公式Twitterアカウントで不正な投稿 (2020年2月15日頃発生)

  • OurMineを名乗るグループによって複数のTwitterアカウントから勝手な投稿が行われる事象が発生。その中にIOCが運営するアカウントも含まれており、影響を受けたのはOlymic(@olympics)、IOC Media(@iocmedia)、Athlete365(@athlete365)、Youth Olympic(@youtholympics)、リオ大会公式アカウント(@rio2016)などが報じられている。

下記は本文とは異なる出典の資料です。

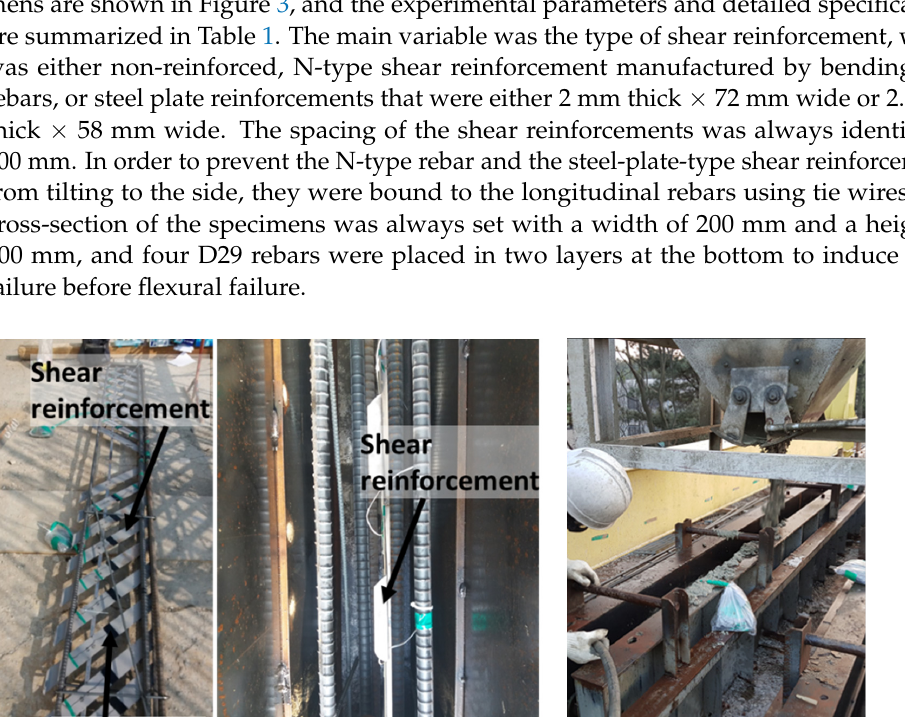
Figure 2. Test specimens’ fabrication. ( a ) reinforcement detail and gauge attachment. ( b ) Formwork installation. ( c ) Concrete casting.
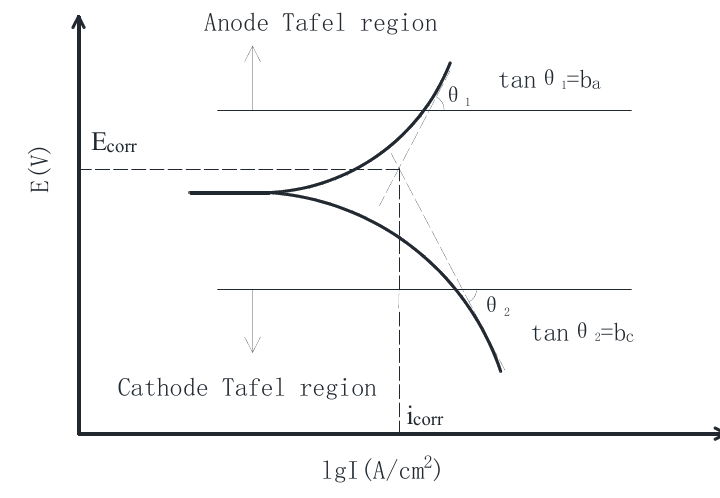
Figure 1. Tafel potentiodynamic polarization (TPP) curve fitting.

  • 同タイミングに被害に遭ったFCバルセロナはデータ分析用のサードパーティアプリを通じ第三者による投稿が行われたと報告している


(3) 日本オリンピック委員会(JOC)

JOC内でランサムウエア感染被害(2020年4月下旬と報道)

JOC事務局内でランサムウエアによる感染被害が発生し、対応として約60台の端末を約3000万円をかけ入れ替えていたと2021年6月に報じられた。身代金要求は行われていない。また、この件に関してJOCより公式の対外発表は行われていない。

(4) チケット購入者、ボランティア

フリマサービスでユニフォーム転売(2021年7月7日報道)

  • メルカリやラクマ、ヤフオクなどでボランティアの公式ユニフォームや入館パス(アクレディテーションカード)とみられる出品が行われた。既に約1万円での取引が行われた事例も確認された。大会組織委員会、東京都それぞれのボランティア向け物品での出品が確認された。参加規約では大会関係のボランティアは支給品の第三者譲渡は禁止されている。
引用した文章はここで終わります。